Baidu the “Google of China” (NASDAQ:BIDU)
Baidu is known as China’s Google but investors are overlooking the potential in Baidu’s artificial intelligence, cloud and electric vehicle units.
Why are we excited? Baidu’s advertising sales growth has been relatively flat. but where it gets interesting is its artificial intelligence (AI), cloud and autonomous driving businesses…
- After 8 quarters of nearly flat growth, Baidu’s revenue exploded 25% in the first quarter of 2021.
- In the first quarter, Baidu’s non-advertising (AI) business grew 70%.
- While the majority of Baidu’s revenue is made from advertising, it expects non-advertising revenue to exceed advertising revenue in the next 3 years.
See full article here.
What’s the upside? Baidu has several units that have barely been included in its current valuation — given the speculative nature of these units:
- Baidu is the leading player for autonomous vehicle tech in China — which isn’t expected to commercialize its robo-taxi fleet until 2025.

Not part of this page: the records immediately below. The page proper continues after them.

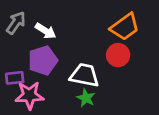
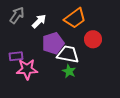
orange trapezoid: (125, 27) -> (75, 18), moved
white arrow: (46, 31) -> (39, 21), turned -77
purple pentagon: (43, 60) -> (53, 43), moved

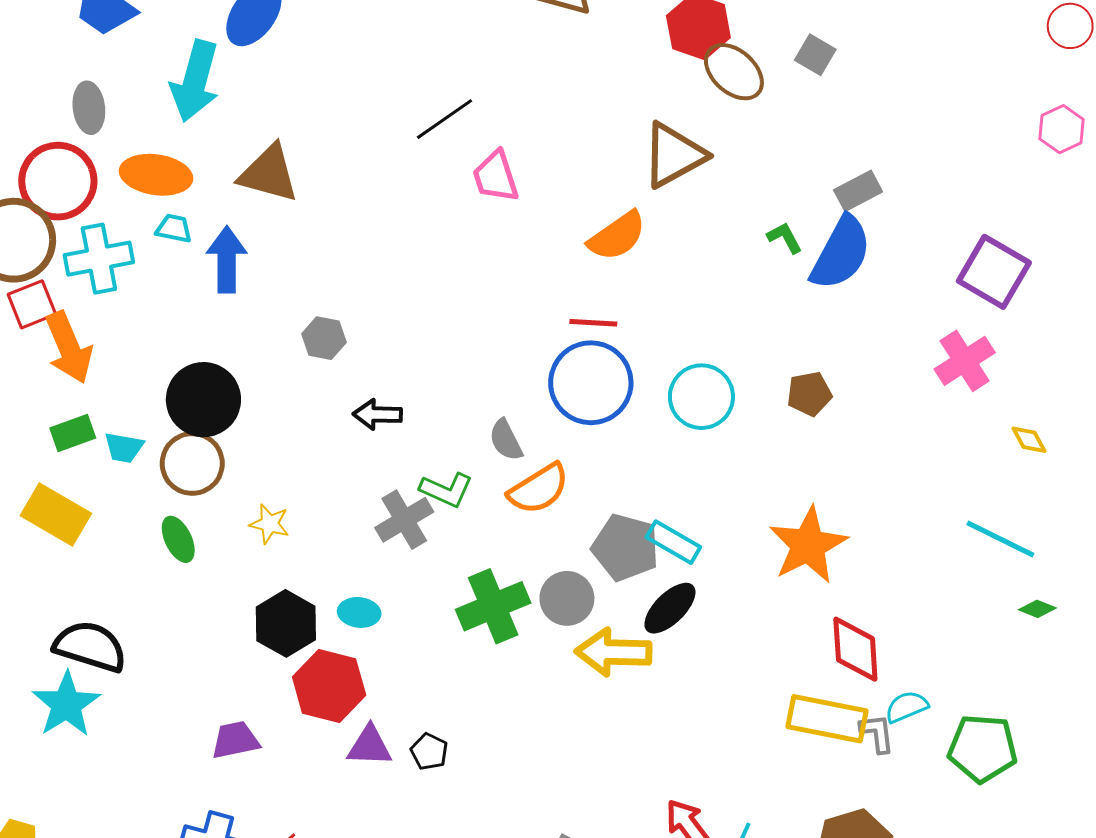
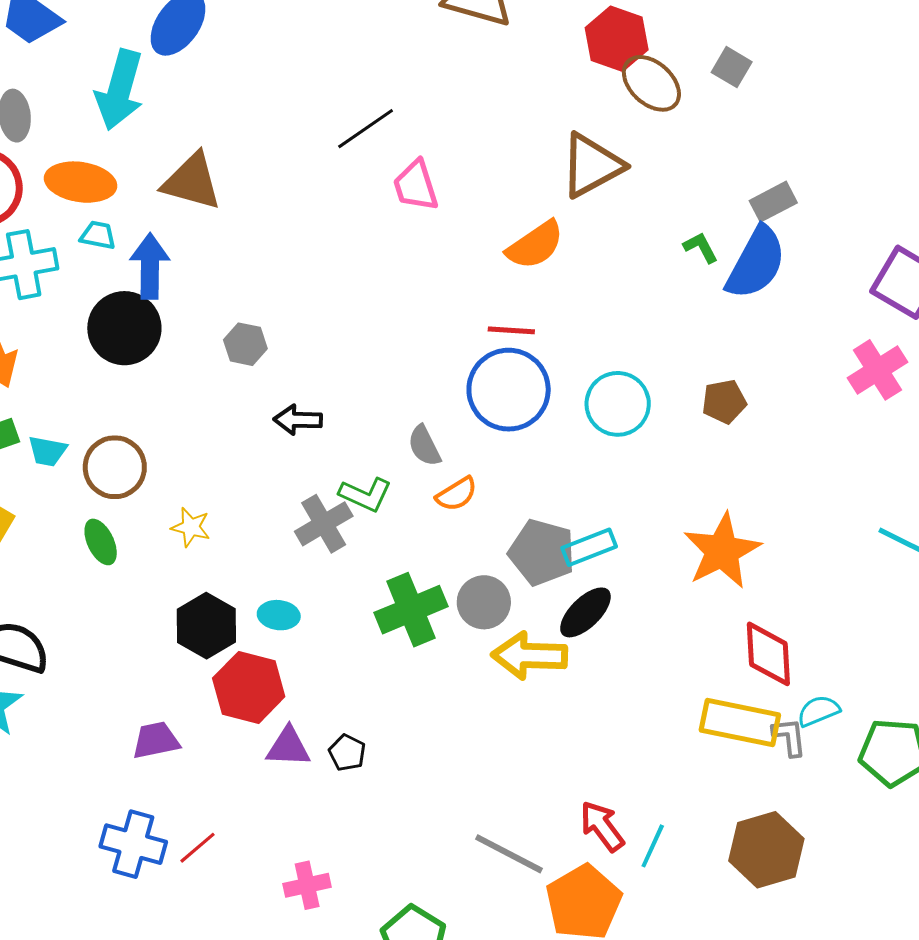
black circle: (203, 400) -> (124, 328), moved
orange semicircle: (539, 489) -> (457, 494), size x0.7
cyan rectangle: (673, 542) -> (589, 547), turned -52

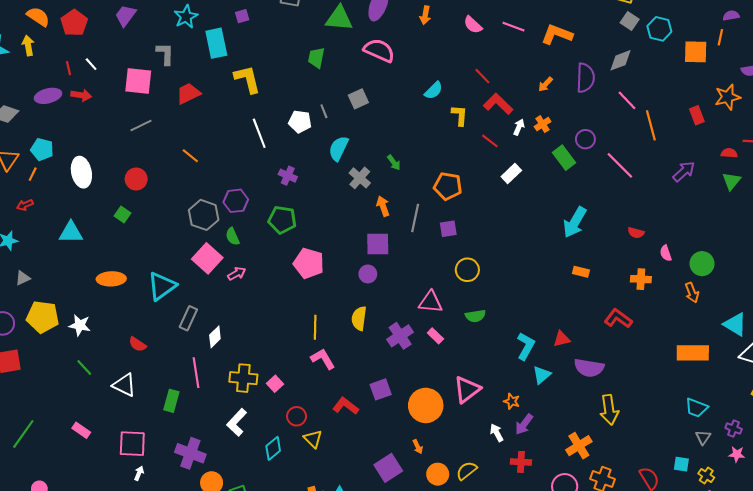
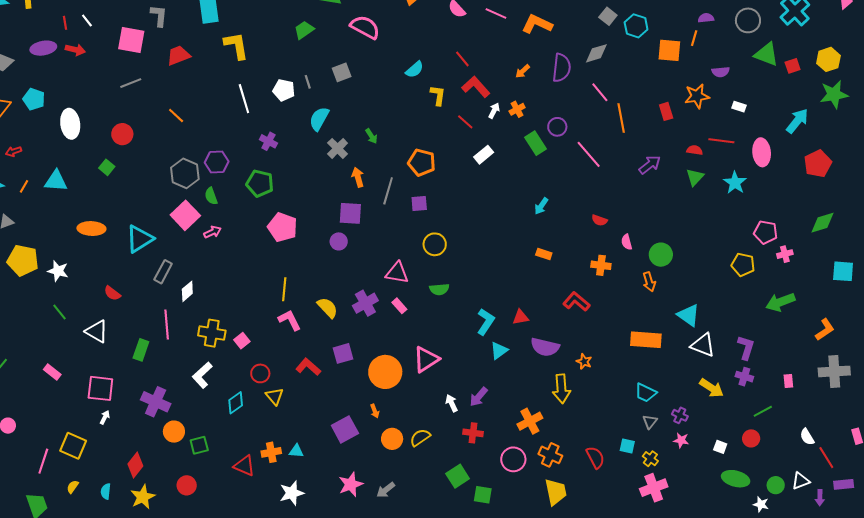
green trapezoid: (316, 58) -> (304, 30), turned 40
orange line: (33, 174) -> (24, 186), moved
cyan arrow: (575, 222) -> (541, 206), size x0.6
yellow semicircle: (359, 318) -> (327, 308), moved, turned 125
orange star: (512, 401) -> (584, 361), moved

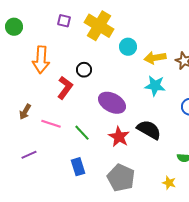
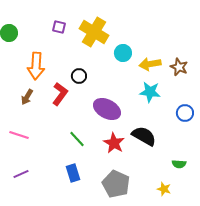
brown arrow: (25, 112) -> (27, 97), moved
pink line: (51, 124) -> (19, 135), moved
purple line: (29, 155) -> (21, 174), moved

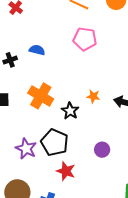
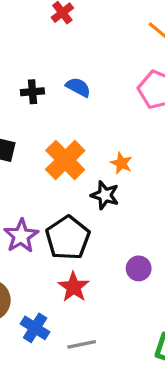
orange star: (93, 96) -> (121, 163), moved
black star: (70, 111) -> (105, 195), turned -30

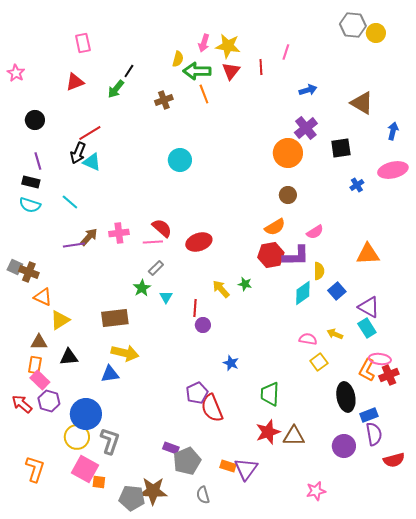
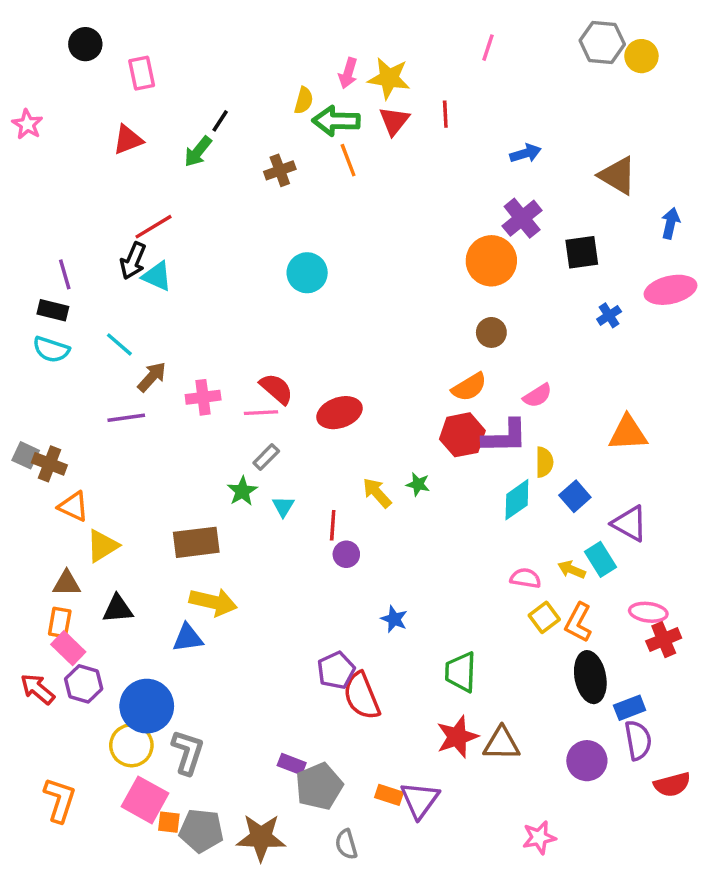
pink line: (286, 52) -> (488, 48), moved
black circle: (35, 120) -> (85, 44), moved
brown arrow: (89, 237) -> (152, 377), moved
cyan rectangle: (367, 328) -> (601, 559), moved
orange L-shape: (367, 370) -> (578, 622), moved
gray pentagon: (132, 498) -> (201, 831), moved

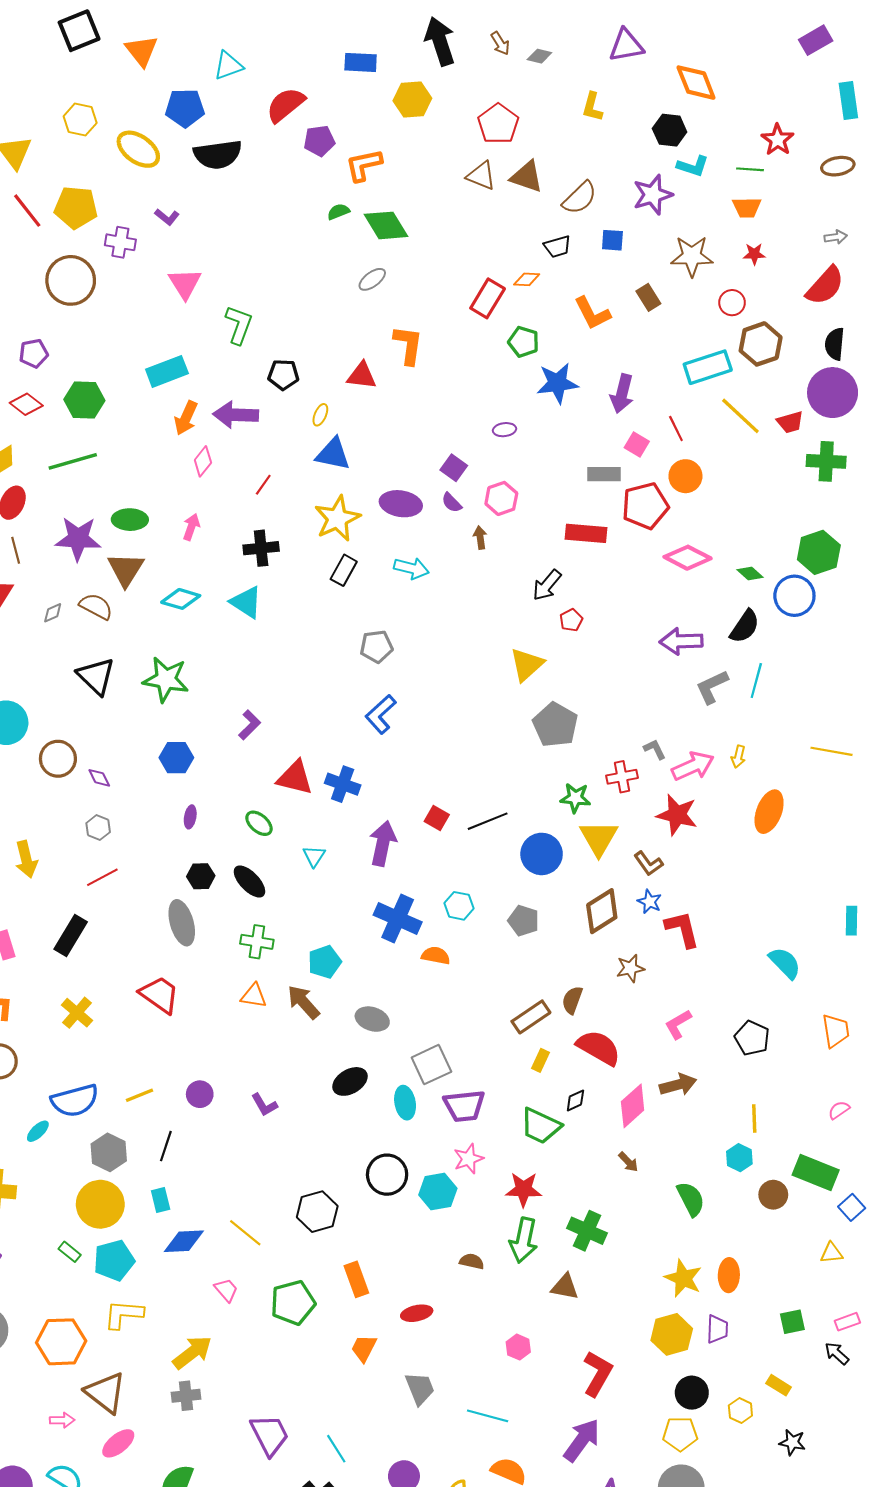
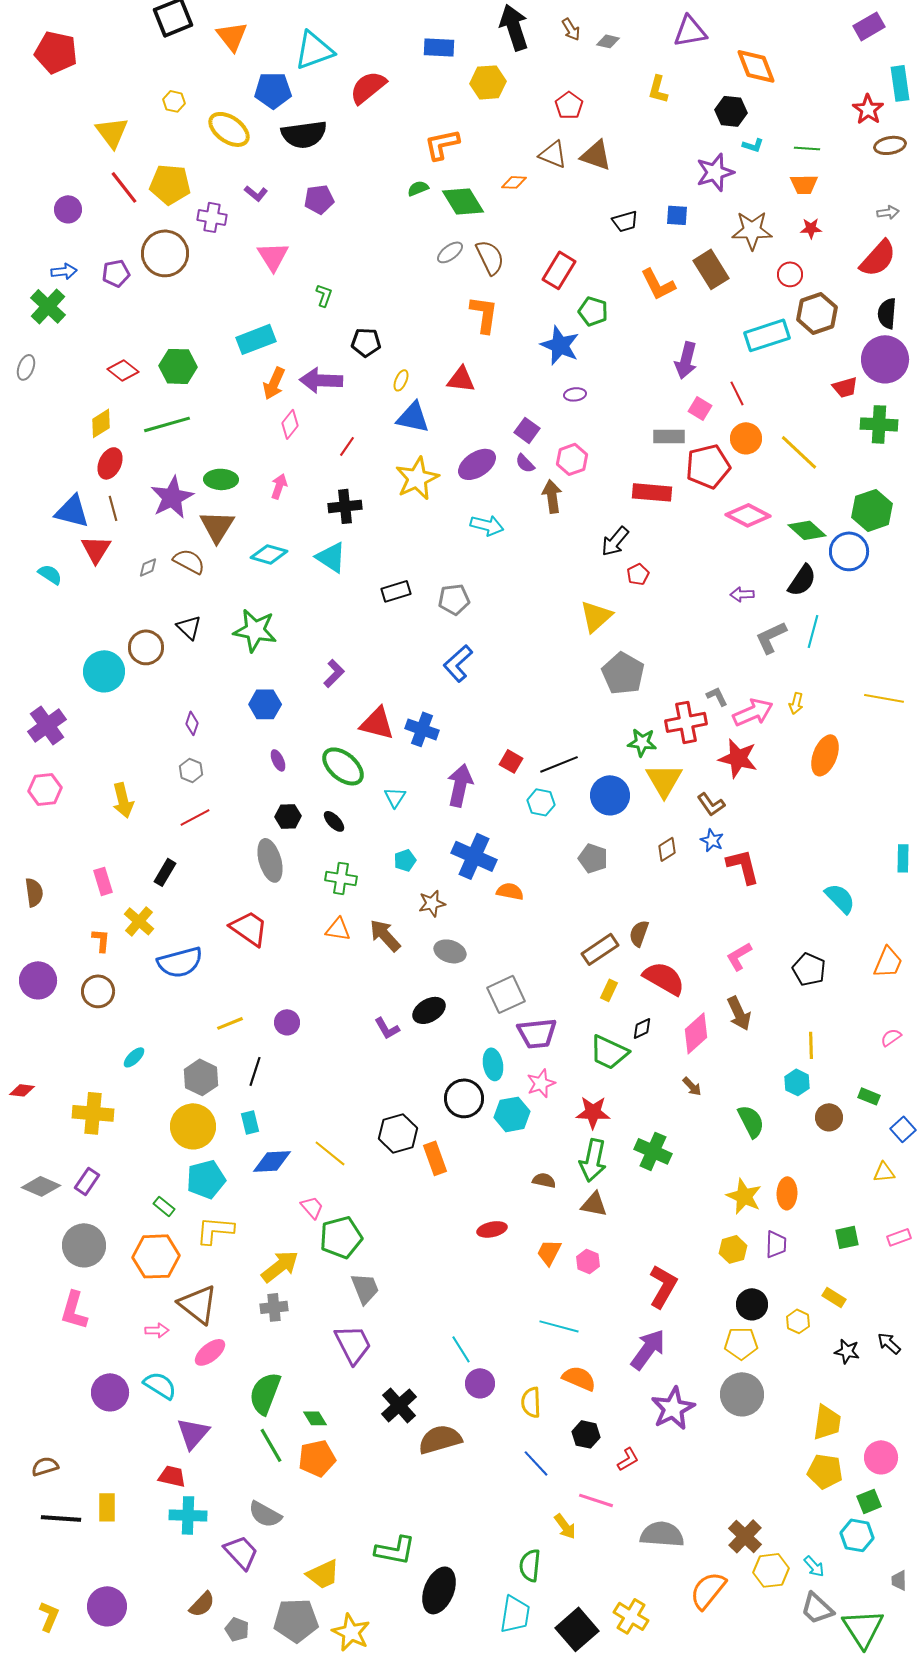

- In Jan, Baidu announced a partnership with Geely to develop an electric vehicle — utilizing Baidu’s self-driving tech.
While many of these are long-shots, the near-term upside is Baidu’s AI and cloud business. As Baidu’s revenue moves toward AI, its valuation could move to reflect the move away from ad sales.
Where’s the margin of safety? Aside from regulatory risks from China’s government, Baidu has several factors that could limit the downside:
- Baidu is highly profitable with a 21% net income margin in 2020 —
- At an 11x Sales/EBITDA multiple, Baidu is nearly half the multiple of its US counterpart, Google — giving it a fair valuation.
- With a cash & short-term investments balance of nearly $25b and less than $12b in long-term debt, Baidu is in a strong financial position.
What are the biggest risks? Regulations and trade wars:
- Increased regulations from the Chinese government. In Mar 2021, Baidu was among a dozen companies fined by the Chinese government — in relation to a crackdown on the internet sector.
- An ongoing trade war between the US and China could impact Baidu. In March, the US adopted a rule that could delist Chinese companies that fail to comply with auditing requirements from a US firm.
Why now? Over the past few months, several factors down — which had nothing to do with Baidu’s fundamentals — pushed Baidu’s stock down 40%:
- A sell-off in Chinese stocks from political China’s regulation on Chinese tech giants and US/China tensions.
- Archegos, a family office, was forced to sell its position in Baidu, which led to margin calls and sent Baidu’s stock down.
The impact from external factors has given investors a better entry into its stock compared to a couple months ago, when it was trading at all-time highs.